Up till now all our drawing is completed at origin (pt 0 0) with out rotation despite the fact that our strategies H-edges->curve and M-edges->curve can account for translation and rotation. To broaden metatiles utilizing substitution rule we would require translation and rotation. We wrap our canonical drawing of metatiles in p-meta construction which incorporates rotation flip and translation dist. Translation isn’t given as single vector however listing of vectors every of which is given when it comes to metatile edges M-edge. Thought is that if we journey alongside these edges from origin we arrive at level which is native origin of wrapped metatile. Additionally discover that attributes (+ / -) of M-edge does n’t matter in translation vector as + and - of similar kind are all the time lined up. Changing X+ with X- (or every other such pairing) or vice versa makes no distinction.
(struct p-meta
(meta flip dist) #:clear)
(outline meta-H~>
(listing (p-meta meta-H 0 (listing (F- 1) (X+ 2) (B+ 2) (X- 1)))
(p-meta meta-H -2 (listing (F- 1) (X+ 2) (B+ 2) (X- 1)))
(p-meta meta-H 0 (listing (F- 1) (X+ 0) (B- 1) (X- 1)))
(p-meta meta-T 0 (listing (F- 1) (X+ 2) (B+ 2) (X- 1)
(X+ 0)))
(p-meta meta-F -1 (listing (F- 3) (X+ 2) (L 2) (X- 2)))
(p-meta meta-F 1 (listing (F- 1) (X+ 0) (B- 1) (X- 1)
(X+ 0) (L 0) (X- 0)))
(p-meta meta-F 3 (listing (F- 1) (X+ 2) (B+ 2) (X- 1)

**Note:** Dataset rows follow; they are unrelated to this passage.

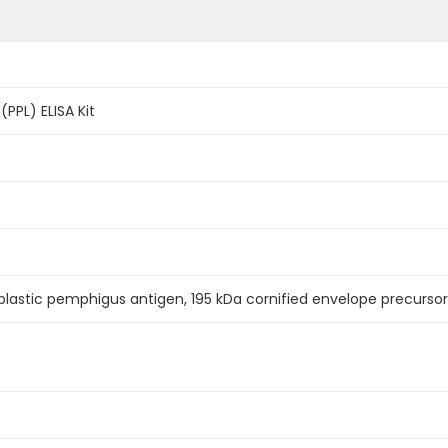
(PPL) ELISA Kit
lastic pemphigus antigen, 195 kDa cornified envelope precursor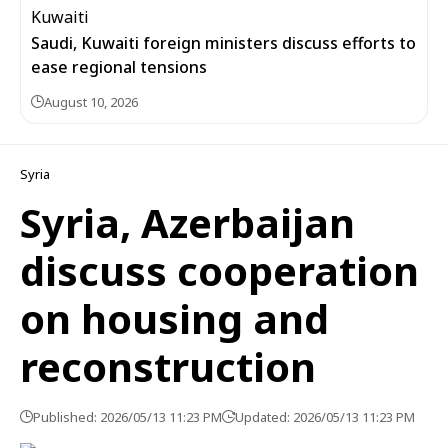
Saudi, Kuwaiti foreign ministers discuss efforts to
ease regional tensions
August 10, 2026
Syria
Syria, Azerbaijan
discuss cooperation
on housing and
reconstruction
Published: 2026/05/13 11:23 PM
Updated: 2026/05/13 11:23 PM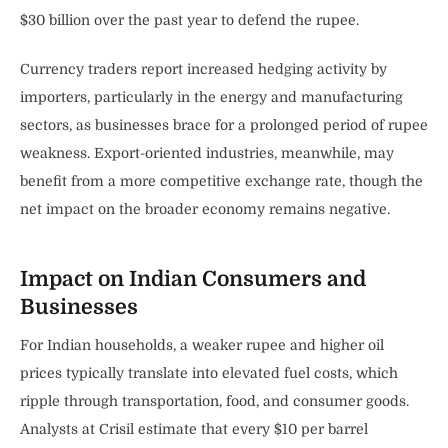
$30 billion over the past year to defend the rupee.
Currency traders report increased hedging activity by
importers, particularly in the energy and manufacturing
sectors, as businesses brace for a prolonged period of rupee
weakness. Export-oriented industries, meanwhile, may
benefit from a more competitive exchange rate, though the
net impact on the broader economy remains negative.
Impact on Indian Consumers and
Businesses
For Indian households, a weaker rupee and higher oil
prices typically translate into elevated fuel costs, which
ripple through transportation, food, and consumer goods.
Analysts at Crisil estimate that every $10 per barrel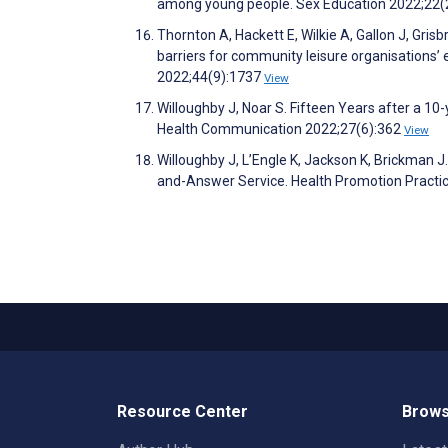
among young people. Sex Education 2022;22(
Thornton A, Hackett E, Wilkie A, Gallon J, Grisbr
barriers for community leisure organisations’
2022;44(9):1737
View
Willoughby J, Noar S. Fifteen Years after a 1
Health Communication 2022;27(6):362
View
Willoughby J, L’Engle K, Jackson K, Brickman 
and-Answer Service. Health Promotion Practi
Resource Center
Brows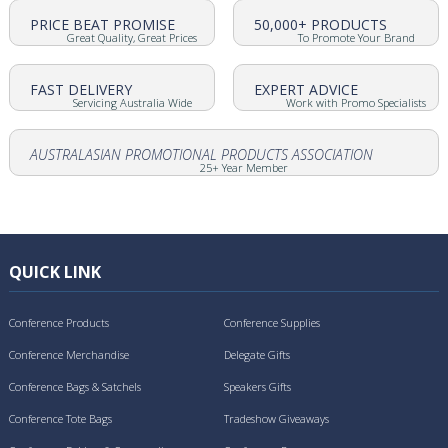
PRICE BEAT PROMISE
50,000+ PRODUCTS
Great Quality, Great Prices
To Promote Your Brand
FAST DELIVERY
EXPERT ADVICE
Servicing Australia Wide
Work with Promo Specialists
AUSTRALASIAN PROMOTIONAL PRODUCTS ASSOCIATION
25+ Year Member
QUICK LINK
Conference Products
Conference Supplies
Conference Merchandise
Delegate Gifts
Conference Bags & Satchels
Speakers Gifts
Conference Tote Bags
Tradeshow Giveaways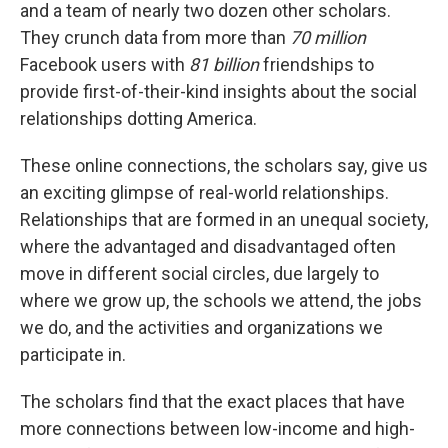
and a team of nearly two dozen other scholars.
They crunch data from more than
70 million
Facebook users with
81 billion
friendships to
provide first-of-their-kind insights about the social
relationships dotting America.
These online connections, the scholars say, give us
an exciting glimpse of real-world relationships.
Relationships that are formed in an unequal society,
where the advantaged and disadvantaged often
move in different social circles, due largely to
where we grow up, the schools we attend, the jobs
we do, and the activities and organizations we
participate in.
The scholars find that the exact places that have
more connections between low-income and high-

(X+ 0) (B- 1) (X- 1) (X+ 2)
(L 2) (X- 2)))
(p-meta meta-P 2 (listing (F- 1) (X+ 2) (B+ 2) (X- 1)))
(p-meta meta-P 1 (listing (F- 1) (X+ 0) (L 0) (X- 0)))
(p-meta meta-P 3 (listing (F- 1) (X+ 0) (B- 1) (X- 1)
(X+ 0) (B- 1) (X- 1) (X+ 2)
(L 2) (X- 2)))))Image beneath exhibits how translation of H metatiles are calculated utilizing M-edges. Discover that first and second H metatile has similar native origin. Second H metatile (backside one) is rotated by 120 diploma clockwise (-2 * 60).
We now want to put in writing substitute-many in order that we are able to name it successively to get larger and larger substitution. To attain this we want substitution guidelines for M-edges for fixing dist which is given by M-edge-reps.
(outline (M-edge-reps e)
(let ([turn (M-edge-turn e)])
(cond
[(A-? e) (list (B- turn) (X- turn) (X+ (+ turn 1)))]
[(A+? e) (list (X- (+ turn 1)) (X+ turn) (B+ turn))]
[(B-? e) (list (X- (+ turn 1)) (X+ turn) (A- turn))]
[(B+? e) (list (A+ turn) (X- turn) (X+ (+ turn 1)))]
[(F-? e) (list (X+ turn) (L turn) (X- turn) (F+ (+ turn 1)))]
[(F+? e) (list (F- (+ turn 1)) (X+ turn) (L turn) (X- turn))]
[(L? e) (list (L (- turn 1)))]
[(X-? e) (list (X- (- turn 1)) (X+ turn) (L turn) (X- turn) (F+ (+ turn 1)))]
[(X+? e) (list (F- (+ turn 1)) (X+ turn) (L turn) (X- turn) (X+ (- turn 1)))])))
(outline (turn-M-edge e t)
(cond
[(A-? e) (A- (+ t (M-edge-turn e)))]
[(A+? e) (A+ (+ t (M-edge-turn e)))]
[(B-? e) (B- (+ t (M-edge-turn e)))]
[(B+? e) (B+ (+ t (M-edge-turn e)))]
[(F-? e) (F- (+ t (M-edge-turn e)))]
[(F+? e) (F+ (+ t (M-edge-turn e)))]
[( L? e) ( L (+ t (M-edge-turn e)))]
[(X-? e) (X- (+ t (M-edge-turn e)))]
[(X+? e) (X+ (+ t (M-edge-turn e)))]))
(outline (substitute pm)
(let ([o-turn (p-meta-turn pm)]
[o-dist (p-meta-dist pm)]
[o-meta (p-meta-meta pm)])
(map
(lambda (p) (struct-copy p-meta p
[turn (+ o-turn (p-meta-turn p))]
[dist (append (apply append (map M-edge-reps o-dist))
(map (lambda (e) (turn-M-edge e o-turn))
(p-meta-dist p)))]))
(cond
[(eq? o-meta meta-H) meta-H~>]
[(eq? o-meta meta-T) meta-T~>]
[(eq? o-meta meta-P) meta-P~>]
[(eq? o-meta meta-F) meta-F~>]))))
(outline (substitute-many p-metatiles)
(apply append (map substitute p-metatiles)))
We’ve got all equipment prepared for hat tiling. Code is listed here which additionally consists of features to mission hats into metatiles, which isn’t lined right here.